The overall impression from talking and, more important, listening to senior Sinn Féin people is that there is a definite willingness to see the Executive re-established provided Arlene Foster & Co. make the requisite conciliatory gestures on issues such as the Irish language.
It won't be a question of the Democratic Unionist Party adopting 'Páirtí Daonlathach Uladh' as its alternative title. Nor will Sammy Wilson be asked to change his name to Somhairle Mac Liam or Gregory Campbell become known as Gréagóir Mac Cathmhaoil; the party leader's name is more challenging, but I'm working on it...
It seems likely Sinn Féin will settle for concessions such as the adoption of bilingual road-signs on motorways and the appointment of an Irish language commissioner to promote the use of Gaeilge in the public sphere, as well as some other measures of a progressive but fairly modest nature.
Unionists won't have to lie awake at night worrying that their children might be turned down for civil service jobs because of a lack of fluency in Irish - although it might be a good long-term strategy to enrol the kids in a class or send them to a summer school in the language.
Some of us who use Irish on a day-to-day basis have a slightly-cynical view of 'People who will do everything for the language except speak it'.
But if the sweet and kingly tongue of the Gael, as it is sometimes called - even by republicans - can contribute in some way to peace and cross-community solidarity, so much the better.
If a set of parallel gestures cannot be devised and agreed on Ulster Scots, then maybe the political parties on all sides should be packed off to prison camps in Siberia.
'Gaeilge and Ulster Scots - or the Gulag', based on the agency that ruled the prison camps in the days of Joseph Stalin, could be a useful slogan.
An alternative that might be even more frightening would be to make the two main parties sit in a room and listen to re-runs of all the TV and radio commentary about the Stormont talks stalemate, including the observations of the present writer - in Irish...
In an indirect but quite effective fashion, the language issue has helped bring closer the restoration of cross-community government.
By taking centre-stage, Irish has deflected attention from the unrealistic demand for Arlene Foster to step aside.

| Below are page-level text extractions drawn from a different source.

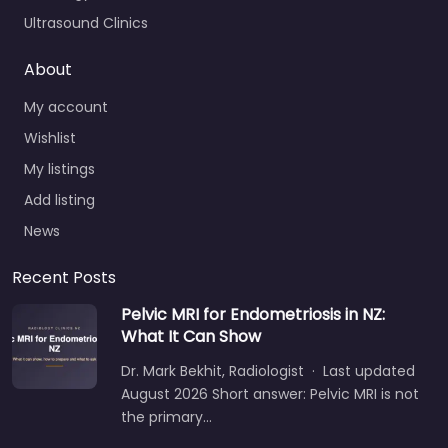
Ultrasound Clinics
About
My account
Wishlist
My listings
Add listing
News
Recent Posts
Pelvic MRI for Endometriosis in NZ:
What It Can Show
Dr. Mark Bekhit, Radiologist · Last updated
August 2026 Short answer: Pelvic MRI is not
the primary…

When asked about that nowadays, Sinn Féin people engage in such nifty footwork as to make ballet legends Rudolf Nureyev and Margot Fontaine look like clodhoppers in hobnail boots.
Even those who abhor the politics of Gerry Adams - and maybe other things about him as well - concede that he is a skilled politician.
He has the patience of Job and generally gets his way in the end. If the DUP can agree to a set of measures under which nobody loses face in any serious way, then Stormont could be humming with governmental activity by Christmas at the latest - but don't bet your life savings on it.
If and when they all stop play-acting, they should develop a joint approach to the biggest issue of our time. Remember Brexit?